Альбино вспомнил, как после обнаружения трупа заметил у ворота Монтинеро и Квирини, беседовавших о русалках, и мысленно ахнул: у этих людей не было нервов.
— Господи, они стояли там час спустя и говорили так спокойно и равнодушно! Но зачем они вышли туда?
— Монтинеро беспокоился, не перекосили ли они ворот, выпрямляя его. Они убедились, что нет.
— И прокурор после кокетничал с девицей!
— Да поймите же, он делал своё обычное дело, — пояснил Фантони, — дело законника: избавлял мир от убийц и насильников. Монтинеро считает, что действовал по закону на основании решения суда, а пока он так считает, его невозможно ни лишить аппетита, ни смутить пустяками, ни тем более выбить из колеи.
— А Квирини?
— А его преосвященство даст сто очков вперёд Монтинеро, оба они люди чистой души, но подлинно дьявольского ума.
Альбино кивнул, соглашаясь.
— Да, они сильны, но это всё равно люди распада. Такой дьявольский ум — может ли не отравить душу?
— Люди устали ждать Бога, — вздохнул Франческо, — и мир начал распадаться. В нём ещё есть агнцы, подобные тебе, Альбино, но их всё меньше.
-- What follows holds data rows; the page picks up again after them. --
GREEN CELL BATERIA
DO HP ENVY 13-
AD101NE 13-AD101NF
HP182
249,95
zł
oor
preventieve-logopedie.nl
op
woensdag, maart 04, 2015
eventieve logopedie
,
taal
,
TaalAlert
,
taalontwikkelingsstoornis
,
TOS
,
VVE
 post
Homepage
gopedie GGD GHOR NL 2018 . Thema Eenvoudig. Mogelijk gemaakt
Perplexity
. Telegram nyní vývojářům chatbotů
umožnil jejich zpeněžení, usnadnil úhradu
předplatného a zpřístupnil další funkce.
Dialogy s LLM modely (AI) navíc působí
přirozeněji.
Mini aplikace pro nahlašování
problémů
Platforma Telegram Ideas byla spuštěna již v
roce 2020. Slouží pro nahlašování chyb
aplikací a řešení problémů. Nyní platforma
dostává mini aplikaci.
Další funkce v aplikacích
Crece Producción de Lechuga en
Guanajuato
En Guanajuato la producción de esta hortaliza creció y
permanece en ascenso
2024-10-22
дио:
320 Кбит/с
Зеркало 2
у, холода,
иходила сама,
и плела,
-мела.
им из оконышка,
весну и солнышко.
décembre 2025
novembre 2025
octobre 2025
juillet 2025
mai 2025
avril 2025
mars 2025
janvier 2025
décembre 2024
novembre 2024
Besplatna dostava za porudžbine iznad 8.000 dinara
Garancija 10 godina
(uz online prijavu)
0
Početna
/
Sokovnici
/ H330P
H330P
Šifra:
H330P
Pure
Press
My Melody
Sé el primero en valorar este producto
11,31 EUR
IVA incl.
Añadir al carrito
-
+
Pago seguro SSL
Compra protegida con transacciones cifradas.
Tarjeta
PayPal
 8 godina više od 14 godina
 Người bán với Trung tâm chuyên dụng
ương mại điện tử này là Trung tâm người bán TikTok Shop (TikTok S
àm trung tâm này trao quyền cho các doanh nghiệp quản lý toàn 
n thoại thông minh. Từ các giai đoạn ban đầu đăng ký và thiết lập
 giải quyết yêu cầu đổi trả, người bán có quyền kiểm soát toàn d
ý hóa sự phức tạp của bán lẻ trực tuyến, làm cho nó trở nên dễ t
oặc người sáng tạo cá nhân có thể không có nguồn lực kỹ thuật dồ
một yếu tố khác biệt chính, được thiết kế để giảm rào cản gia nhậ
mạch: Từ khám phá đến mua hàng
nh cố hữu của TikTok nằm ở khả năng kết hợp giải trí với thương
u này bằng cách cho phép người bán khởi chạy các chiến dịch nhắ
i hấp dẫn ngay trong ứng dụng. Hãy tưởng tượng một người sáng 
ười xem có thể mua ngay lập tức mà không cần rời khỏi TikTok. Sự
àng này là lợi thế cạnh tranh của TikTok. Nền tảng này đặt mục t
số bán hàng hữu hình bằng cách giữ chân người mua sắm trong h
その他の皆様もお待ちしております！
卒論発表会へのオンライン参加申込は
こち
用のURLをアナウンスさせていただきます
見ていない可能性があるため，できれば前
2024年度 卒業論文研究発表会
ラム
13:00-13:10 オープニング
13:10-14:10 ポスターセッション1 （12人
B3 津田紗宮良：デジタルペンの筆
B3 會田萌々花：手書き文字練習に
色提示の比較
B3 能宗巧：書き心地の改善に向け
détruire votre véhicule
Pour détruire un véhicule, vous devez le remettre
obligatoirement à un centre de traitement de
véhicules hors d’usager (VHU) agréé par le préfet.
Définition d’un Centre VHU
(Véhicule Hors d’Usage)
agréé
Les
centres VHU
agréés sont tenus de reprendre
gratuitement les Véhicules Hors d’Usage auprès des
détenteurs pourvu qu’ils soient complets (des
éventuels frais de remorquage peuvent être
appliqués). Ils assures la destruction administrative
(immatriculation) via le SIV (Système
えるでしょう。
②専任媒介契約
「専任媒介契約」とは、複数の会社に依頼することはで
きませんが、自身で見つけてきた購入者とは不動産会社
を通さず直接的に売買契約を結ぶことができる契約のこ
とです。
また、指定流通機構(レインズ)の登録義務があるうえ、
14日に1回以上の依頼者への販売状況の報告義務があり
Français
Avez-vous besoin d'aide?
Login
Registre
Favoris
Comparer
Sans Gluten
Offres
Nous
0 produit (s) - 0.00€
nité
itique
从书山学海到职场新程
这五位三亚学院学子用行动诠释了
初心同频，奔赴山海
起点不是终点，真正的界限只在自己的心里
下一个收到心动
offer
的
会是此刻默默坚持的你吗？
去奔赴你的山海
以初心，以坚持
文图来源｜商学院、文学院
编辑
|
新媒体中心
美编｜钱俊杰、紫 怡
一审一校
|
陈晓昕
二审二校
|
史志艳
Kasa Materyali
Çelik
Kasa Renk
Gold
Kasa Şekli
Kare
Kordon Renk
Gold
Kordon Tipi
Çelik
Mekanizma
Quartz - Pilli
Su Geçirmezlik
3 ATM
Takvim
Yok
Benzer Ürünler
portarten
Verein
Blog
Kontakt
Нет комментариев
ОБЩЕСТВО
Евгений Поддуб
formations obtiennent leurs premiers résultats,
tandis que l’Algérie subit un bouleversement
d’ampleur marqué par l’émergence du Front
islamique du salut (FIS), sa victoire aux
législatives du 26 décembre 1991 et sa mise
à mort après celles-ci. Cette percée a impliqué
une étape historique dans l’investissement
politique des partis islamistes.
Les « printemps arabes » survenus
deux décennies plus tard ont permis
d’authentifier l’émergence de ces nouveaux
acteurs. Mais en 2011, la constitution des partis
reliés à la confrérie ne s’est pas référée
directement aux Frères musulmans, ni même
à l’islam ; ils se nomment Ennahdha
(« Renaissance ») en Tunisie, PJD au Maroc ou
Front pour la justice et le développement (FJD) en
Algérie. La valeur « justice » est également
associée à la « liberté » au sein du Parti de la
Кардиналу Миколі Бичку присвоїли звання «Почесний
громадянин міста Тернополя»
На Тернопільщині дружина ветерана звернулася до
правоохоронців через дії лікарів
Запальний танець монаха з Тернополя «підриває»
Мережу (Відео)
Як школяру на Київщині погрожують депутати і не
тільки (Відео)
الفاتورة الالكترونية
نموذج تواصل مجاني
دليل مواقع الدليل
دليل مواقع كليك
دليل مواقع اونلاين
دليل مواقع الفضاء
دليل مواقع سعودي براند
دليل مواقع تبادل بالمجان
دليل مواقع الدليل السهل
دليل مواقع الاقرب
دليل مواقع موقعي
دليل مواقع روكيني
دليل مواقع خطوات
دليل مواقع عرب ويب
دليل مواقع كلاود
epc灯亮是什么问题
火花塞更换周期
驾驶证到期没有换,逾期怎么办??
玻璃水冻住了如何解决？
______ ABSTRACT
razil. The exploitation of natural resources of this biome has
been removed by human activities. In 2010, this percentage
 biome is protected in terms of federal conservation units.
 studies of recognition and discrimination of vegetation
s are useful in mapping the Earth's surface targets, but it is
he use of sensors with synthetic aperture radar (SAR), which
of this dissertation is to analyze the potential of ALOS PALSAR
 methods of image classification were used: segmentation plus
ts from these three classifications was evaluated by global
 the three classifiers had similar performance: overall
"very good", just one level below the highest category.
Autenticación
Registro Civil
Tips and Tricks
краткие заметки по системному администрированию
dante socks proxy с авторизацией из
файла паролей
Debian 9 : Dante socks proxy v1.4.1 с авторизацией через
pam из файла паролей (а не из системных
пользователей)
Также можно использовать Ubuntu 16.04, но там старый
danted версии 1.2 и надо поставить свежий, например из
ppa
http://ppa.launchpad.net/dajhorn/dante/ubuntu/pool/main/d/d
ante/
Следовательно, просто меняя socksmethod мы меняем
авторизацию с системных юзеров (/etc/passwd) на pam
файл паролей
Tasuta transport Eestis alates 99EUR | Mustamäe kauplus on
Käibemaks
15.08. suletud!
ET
Остальные делятся на волков и сторожевых псов Пастыря. Монтинеро и Квирини — псы Господни. Овцами их не сделаешь, — усмехнулся Фантони. — Зубы не те, чтоб травой питаться. А волками… Монтинеро удержит честь, Квирини — Бог.
Альбино долго молчал, Франческо тоже.
— Сейчас, когда я вспоминаю Квирини… — задумчиво уронил наконец Альбино. — Если бы у меня не было бы личных счетов к людям Марескотти и к нему самому, я мог бы заметить, что епископ подлинно юродствовал, но почему этого не замечали те же Петруччи и Венафро?
— Не надо валить всех в одну кучу, — покачал головой Франческо, — Петруччи — потому что власть ослепляет, а Венафро… Антонио всё прекрасно понимает, но он не может, да и не хочет обнаруживать это понимание. Он и сам во многом юродивый. Неужели ты полагаешь, что он действительно восхищается стихами Блевони? Просто положение второго лица в Сиене требует жертв — и он их приносит. Венафро, как и Квирини, прекрасно понимает истину, однако соглашается служить лжи. Разница в том, что он лжёт ради лжи, а Квирини — ради Истины. Мне иногда кажется, что Венафро… хотел бы быть Квирини, да накладно.